The Jerry Sandusky criminal trial, tentatively set for mid-May, could last two or three weeks.
At least, that's a "guesstimate" used by court and local leaders as they map out logistics for the proceedings at the Centre County Courthouse, court and county representatives said this week.
The trial plans, at least for now, call for closing no streets in downtown Bellefonte. Nor is the courthouse itself expected to close to regular business, said county administrator Tim Boyde.
"The courthouse has to remain open," Boyde. "It has to be functional. Life isn't going to stop just because of the Sandusky trial."
Likewise, he said: "You can't shut the heart of downtown Bellefonte for three weeks -- or however long the trial lasts. It's not practical."
When Sandusky, 68, of College Township, appeared in Bellefonte for a planned preliminary hearing in December, officials cut off some normal vehicular access around the courthouse. It was the first time they dealt with such a dramatic media onslaught -- 29 television trucks showed up -- and they weren't sure what to expect, said Jim Koval, a spokesman for the Administrative Office of Pennsylvania Courts.
In retrospect, he said Tuesday, closing streets probably was not necessary that day.
By February, when Sandusky returned to court for a motions hearing, local leaders decided to keep street access open and reshuffle some media parking. They redirected a number of the TV satellite trucks to a county-owned parking lot behind the courthouse, helping to remove many from the streets.
A similar approach is expected again for the trial itself, Koval said. His office has been working with county and municipal officials to help develop practical arrangements for the trial.
Koval said one traffic lane on Allegheny Street -- in front of the courthouse -- may be closed to accommodate some satellite trucks during the trial. That decision would rest ultimately with Bellefonte police Chief Shawn Weaver; he could not be reached immediately on Tuesday.
Among other trial provisions now in the works:
- A committee of media representatives -- mainly from national broadcasters -- and local officials is crafting some logistical arrangements, primarily for news coverage. National television organizations are collaborating to streamline video feeds and related material, which should ease congestion and confusion outside the courthouse. Broadcasters have suggested designating a specific area for all media interviews -- to help prevent news crews from chasing parties outside the courthouse. "That will help us a lot," Boyde said.
- An auxiliary courtroom may again be established in an adjacent annex building, as it was for Sandusky's court appearance in December. At that event, some 200 reporters and 100 media technicians descended on Bellefonte. Many could not fit into the main courtroom -- Courtroom No. 1 in the courthouse -- and were redirected to the annex space. There, a closed-circuit feed from Courtroom No. 1 was available. Expenses for that provision would fall to the county, Koval said.

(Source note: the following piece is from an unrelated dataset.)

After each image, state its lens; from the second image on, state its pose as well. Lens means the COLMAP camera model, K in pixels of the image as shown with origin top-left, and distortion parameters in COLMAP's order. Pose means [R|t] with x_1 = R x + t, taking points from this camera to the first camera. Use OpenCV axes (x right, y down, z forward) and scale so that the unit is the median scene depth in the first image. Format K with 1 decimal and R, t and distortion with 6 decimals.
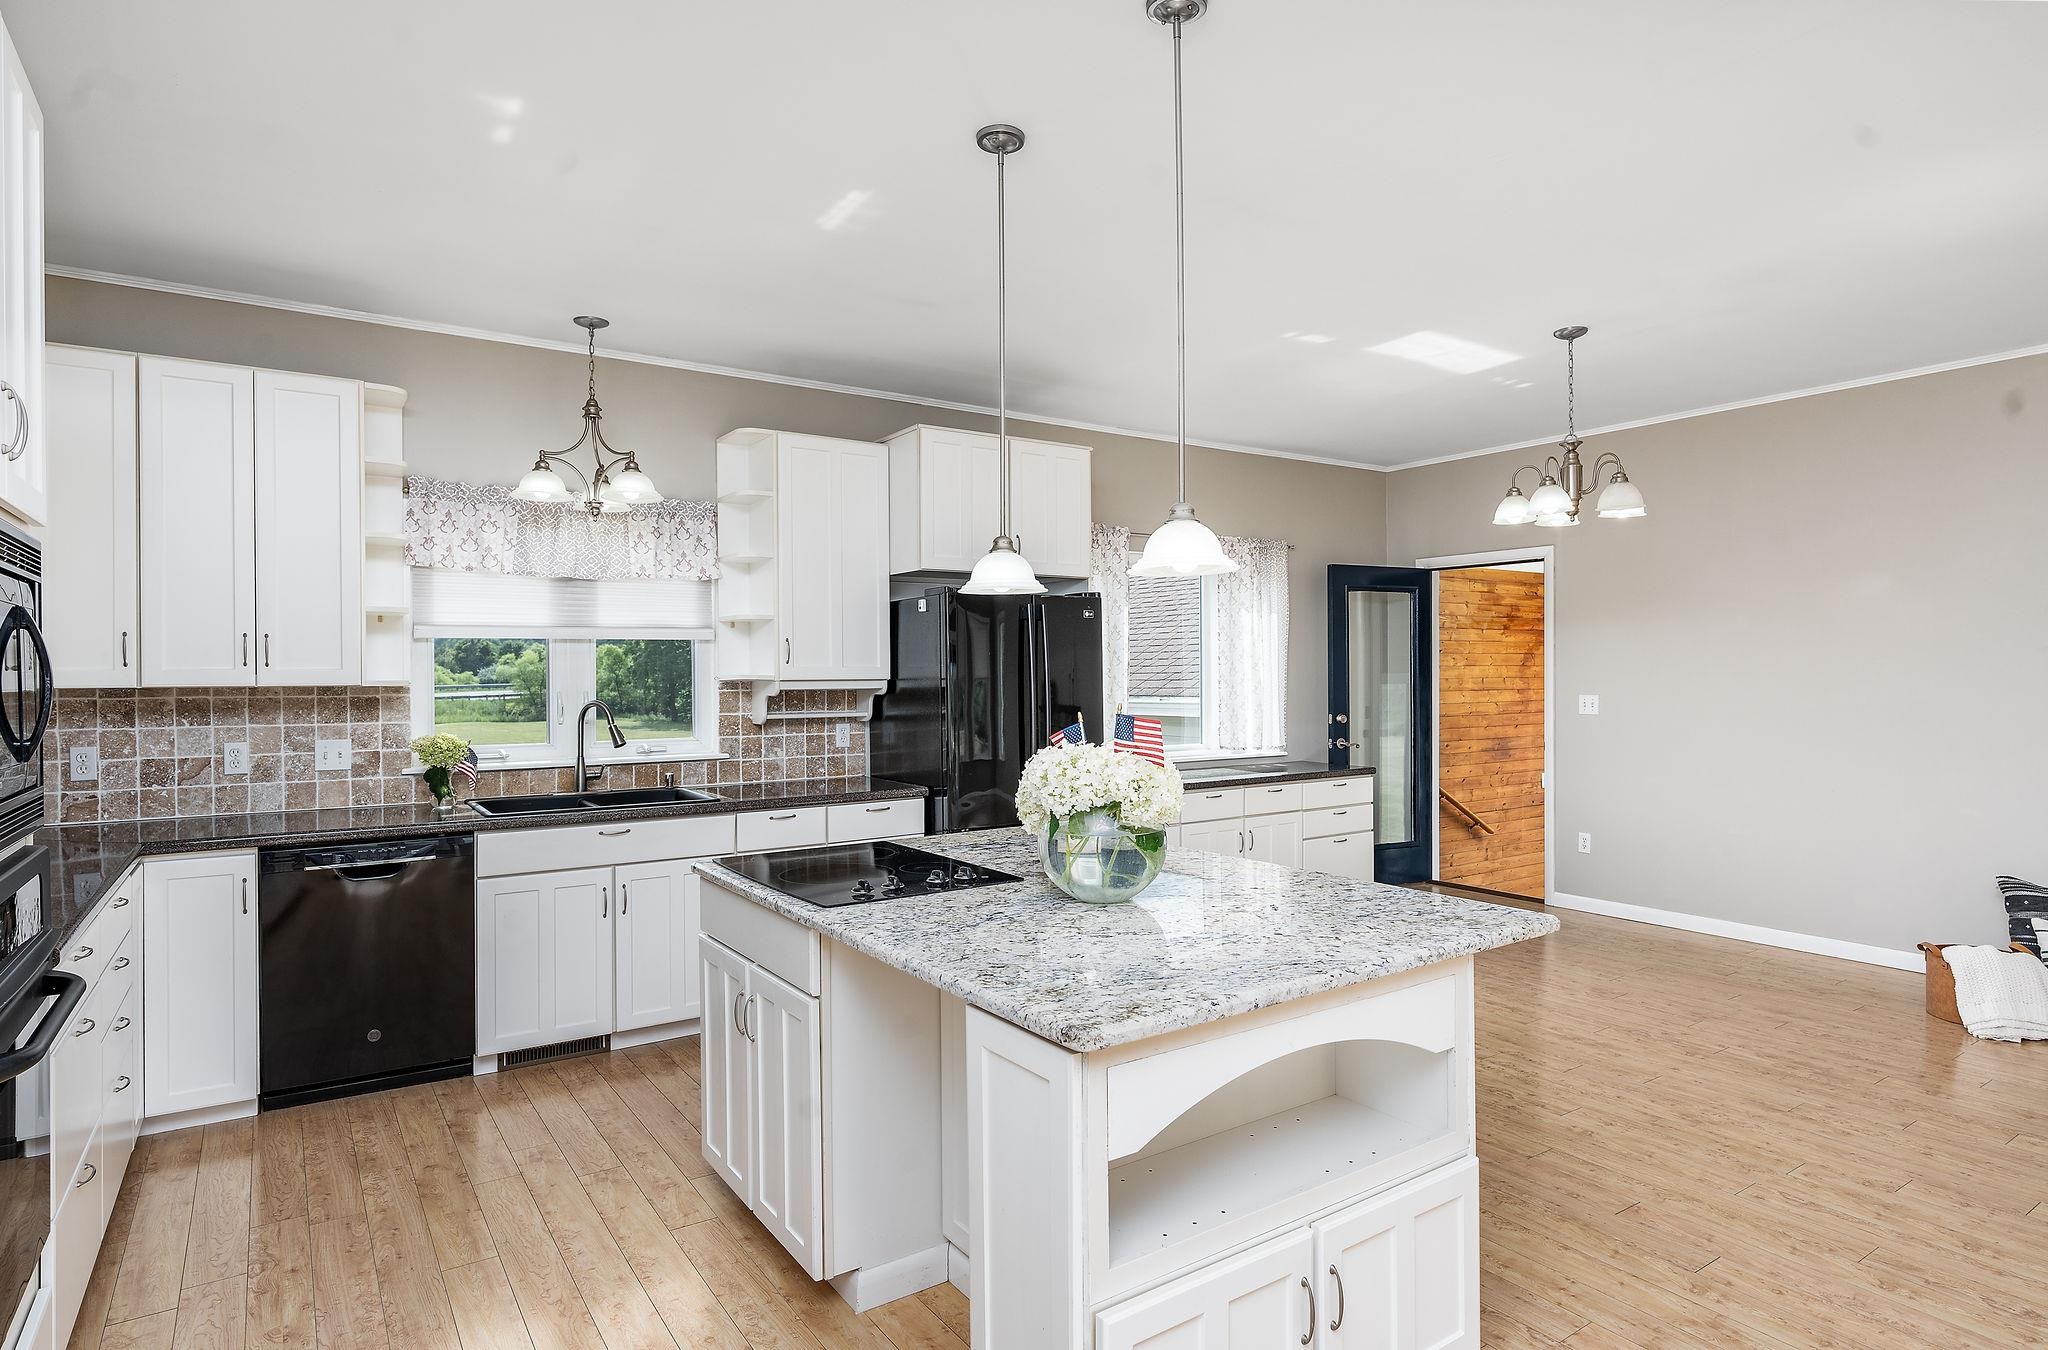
lens RADIAL K [[1097.1, 0, 1017.5], [0, 1097.1, 672.3], [0, 0, 1]] dist [-0.000631, 0.000893]
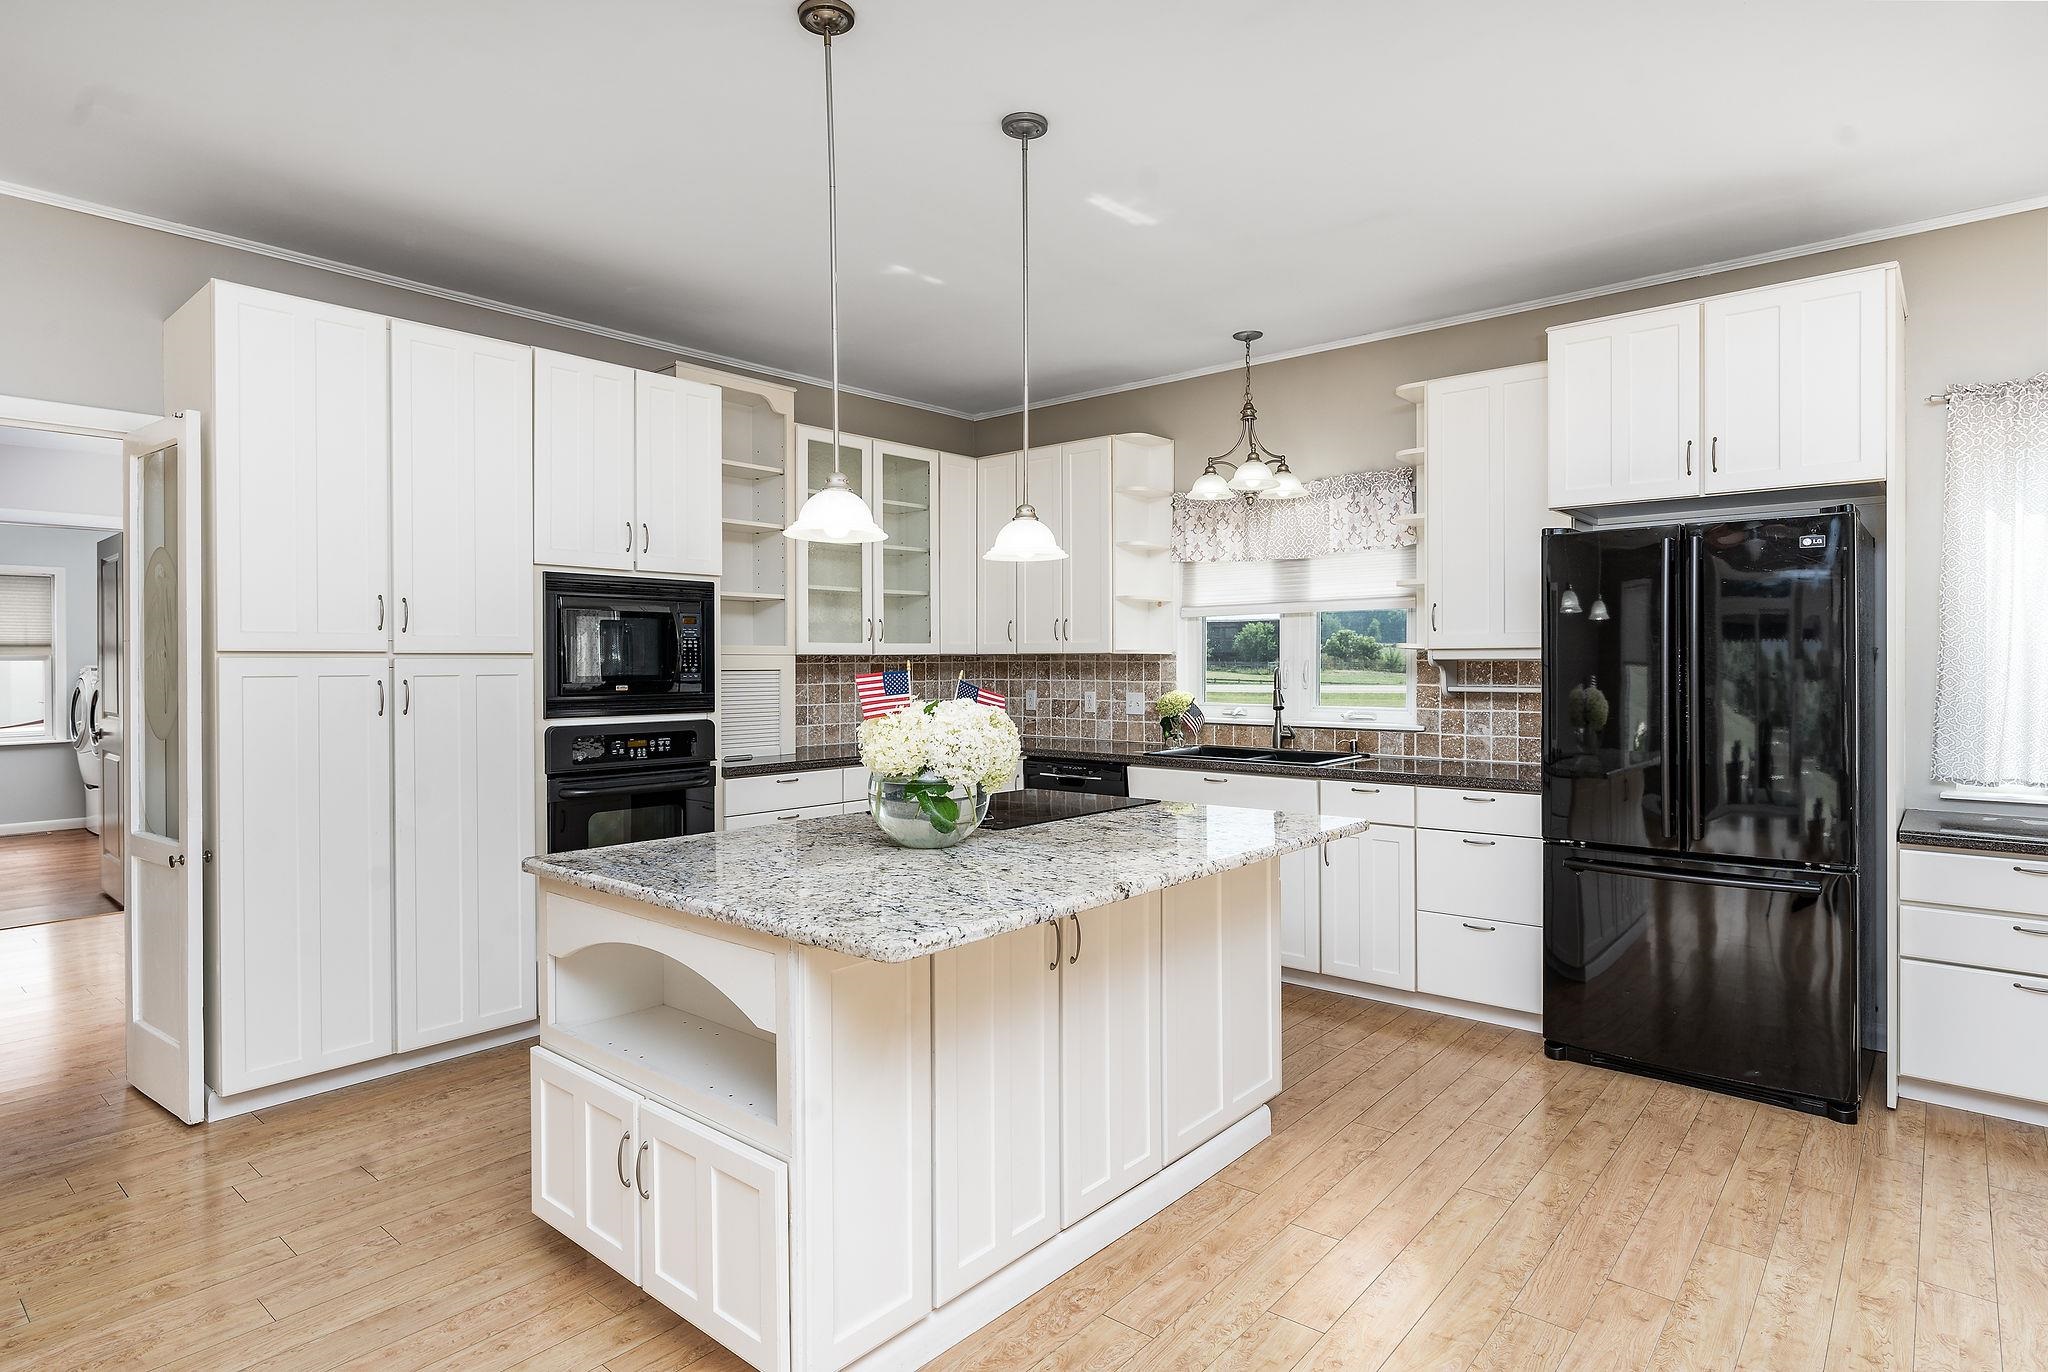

Planning for the trial has involved a range of agencies. Bellefonte borough police, for instance, will take the lead in handling vehicular traffic; the county Sheriff's Office, courthouse security; and the county courts and government, other special provisions such as an auxiliary courtroom. Plus, the state broadcasters' and newspaper associations have provided assistance for media credentialing.
Overall cost estimates were not immediately available earlier this week, though Boyde said the county -- including the sheriff's department -- is "not looking at adding a bunch of staff." He said the sheriff, Denny Nau, does not expect a lot of overtime expenses -- just a redirection of resources during the trial period.
Having worked through earlier Sandusky court proceedings, Boyde said, "everyone's feeling a lot more comfortable from the standpoint of knowing what to do."
Sandusky, a former Penn State assistant football coach and The Second Mile's founder, is charged with 52 criminal counts in a child-sexual-abuse case. He has maintained that he is innocent. Jury selection for his expected trial is scheduled for May 14.
The next proceeding in his case is set for Monday in Bellefonte. At that point, his lead attorney, Joseph Amendola, will argue state prosecutors should give the defense, in a pre-trial discovery phase, more details of their investigation into Sandusky.
It was not immediately clear Tuesday whether Sandusky himself will appear for the Monday hearing.